MIMIC-IV was used for model development, eICU-CRD for primary external validation, and local clinical data for secondary validation. Eligible patients had gallstone disease, cholecystitis, cholangitis, or biliary obstruction. The outcome was a composite of in-hospital or ICU death, vasopressor use, mechanical ventilation, continuous renal replacement therapy, or prolonged ICU stay. Feature selection, imputation, scaling, model selection, and threshold determination were restricted to MIMIC-IV development data. Performance was assessed using AUROC, AUPRC, Brier score, calibration, decision curves, threshold consequences, subgroup analyses, bootstrap risk uncertainty, and SHAP explanations.

Results

The study included 2818 MIMIC-IV stays, 1492 eICU-CRD stays, and 115 local patients, with event rates of 58.4%, 65.7%, and 52.2%, respectively.
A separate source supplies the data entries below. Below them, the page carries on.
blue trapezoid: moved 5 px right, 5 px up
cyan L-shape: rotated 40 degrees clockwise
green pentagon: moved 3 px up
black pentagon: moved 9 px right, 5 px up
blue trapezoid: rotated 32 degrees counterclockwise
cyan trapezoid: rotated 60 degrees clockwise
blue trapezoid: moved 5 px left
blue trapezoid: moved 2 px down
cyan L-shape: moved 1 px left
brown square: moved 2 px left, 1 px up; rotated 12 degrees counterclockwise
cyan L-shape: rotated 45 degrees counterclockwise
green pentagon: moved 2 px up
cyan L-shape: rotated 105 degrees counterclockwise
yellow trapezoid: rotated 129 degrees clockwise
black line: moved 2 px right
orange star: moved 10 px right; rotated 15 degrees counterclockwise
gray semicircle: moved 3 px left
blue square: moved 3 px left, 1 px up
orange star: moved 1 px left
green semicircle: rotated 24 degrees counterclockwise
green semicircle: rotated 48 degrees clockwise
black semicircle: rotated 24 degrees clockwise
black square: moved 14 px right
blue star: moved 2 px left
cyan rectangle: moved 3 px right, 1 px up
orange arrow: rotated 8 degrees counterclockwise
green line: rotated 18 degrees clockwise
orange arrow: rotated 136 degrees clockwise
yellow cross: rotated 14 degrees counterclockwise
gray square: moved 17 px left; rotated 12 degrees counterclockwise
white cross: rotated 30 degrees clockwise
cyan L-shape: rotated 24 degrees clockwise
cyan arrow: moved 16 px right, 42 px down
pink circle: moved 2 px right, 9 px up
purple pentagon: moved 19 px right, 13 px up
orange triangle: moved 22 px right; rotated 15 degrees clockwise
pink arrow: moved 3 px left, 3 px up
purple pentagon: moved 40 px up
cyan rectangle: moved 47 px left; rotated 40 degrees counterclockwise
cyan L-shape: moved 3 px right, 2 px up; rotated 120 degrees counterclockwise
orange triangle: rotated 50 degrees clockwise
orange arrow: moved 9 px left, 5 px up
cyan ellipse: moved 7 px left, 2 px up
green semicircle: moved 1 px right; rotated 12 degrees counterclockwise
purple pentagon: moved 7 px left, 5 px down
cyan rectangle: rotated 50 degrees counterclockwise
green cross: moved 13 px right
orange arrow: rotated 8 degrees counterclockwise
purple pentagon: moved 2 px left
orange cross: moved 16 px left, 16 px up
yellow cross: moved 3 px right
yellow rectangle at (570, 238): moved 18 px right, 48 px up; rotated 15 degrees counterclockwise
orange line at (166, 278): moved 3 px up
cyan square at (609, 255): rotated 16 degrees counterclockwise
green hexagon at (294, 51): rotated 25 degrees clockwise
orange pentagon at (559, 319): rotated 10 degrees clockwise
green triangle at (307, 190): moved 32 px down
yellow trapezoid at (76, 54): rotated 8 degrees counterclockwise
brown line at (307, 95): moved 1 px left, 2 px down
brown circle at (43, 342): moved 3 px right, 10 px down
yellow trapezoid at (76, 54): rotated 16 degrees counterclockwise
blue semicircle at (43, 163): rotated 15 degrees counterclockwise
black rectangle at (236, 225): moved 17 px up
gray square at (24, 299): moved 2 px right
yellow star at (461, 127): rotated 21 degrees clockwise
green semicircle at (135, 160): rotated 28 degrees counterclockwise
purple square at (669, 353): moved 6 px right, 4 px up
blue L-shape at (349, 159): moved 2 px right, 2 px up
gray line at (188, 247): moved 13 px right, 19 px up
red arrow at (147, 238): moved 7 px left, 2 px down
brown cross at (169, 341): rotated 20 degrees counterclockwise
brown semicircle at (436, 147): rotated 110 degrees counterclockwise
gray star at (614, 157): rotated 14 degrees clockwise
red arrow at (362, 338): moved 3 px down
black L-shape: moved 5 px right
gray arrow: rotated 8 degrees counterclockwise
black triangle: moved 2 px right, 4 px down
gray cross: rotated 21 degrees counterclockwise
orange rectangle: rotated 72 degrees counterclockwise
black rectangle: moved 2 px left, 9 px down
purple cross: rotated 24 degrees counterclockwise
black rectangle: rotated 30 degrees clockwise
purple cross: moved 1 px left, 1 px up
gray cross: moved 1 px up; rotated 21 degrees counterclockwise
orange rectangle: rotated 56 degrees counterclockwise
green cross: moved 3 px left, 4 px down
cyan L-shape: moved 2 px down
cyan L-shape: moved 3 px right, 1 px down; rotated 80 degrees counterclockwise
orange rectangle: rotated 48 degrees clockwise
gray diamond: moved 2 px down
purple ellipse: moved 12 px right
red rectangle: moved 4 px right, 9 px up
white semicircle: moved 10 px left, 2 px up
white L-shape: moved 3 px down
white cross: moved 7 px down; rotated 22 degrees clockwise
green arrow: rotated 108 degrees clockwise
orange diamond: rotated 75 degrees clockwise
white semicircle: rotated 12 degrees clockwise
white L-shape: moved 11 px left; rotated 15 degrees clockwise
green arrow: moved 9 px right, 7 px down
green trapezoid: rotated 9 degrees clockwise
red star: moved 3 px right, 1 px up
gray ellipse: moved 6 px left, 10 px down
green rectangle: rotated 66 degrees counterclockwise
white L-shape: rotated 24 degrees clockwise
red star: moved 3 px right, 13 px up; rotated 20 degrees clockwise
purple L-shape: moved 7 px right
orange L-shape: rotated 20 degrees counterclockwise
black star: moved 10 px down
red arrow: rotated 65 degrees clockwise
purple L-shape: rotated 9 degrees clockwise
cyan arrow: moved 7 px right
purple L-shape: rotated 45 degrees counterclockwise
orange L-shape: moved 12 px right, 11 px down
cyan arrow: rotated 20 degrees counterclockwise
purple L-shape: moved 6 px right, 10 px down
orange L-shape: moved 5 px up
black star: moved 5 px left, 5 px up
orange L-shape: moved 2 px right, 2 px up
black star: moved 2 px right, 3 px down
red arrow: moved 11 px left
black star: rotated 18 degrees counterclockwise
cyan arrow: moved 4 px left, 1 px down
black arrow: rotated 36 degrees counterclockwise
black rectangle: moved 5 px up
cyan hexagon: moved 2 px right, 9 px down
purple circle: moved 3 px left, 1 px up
The locked elastic net model retained 12 routine early predictors. AUROC was 0.70 in MIMIC-IV internal validation, 0.64 in eICU-CRD external validation, and 0.63 in local validation. Calibration, net benefit, threshold consequences, and SHAP analyses supported use as a bedside risk-support tool rather than a replacement for clinical judgment.

Conclusions

A routine early model captured multi-system deterioration signals in gallstone-related biliary disease and showed transportable, moderate discrimination across external cohorts.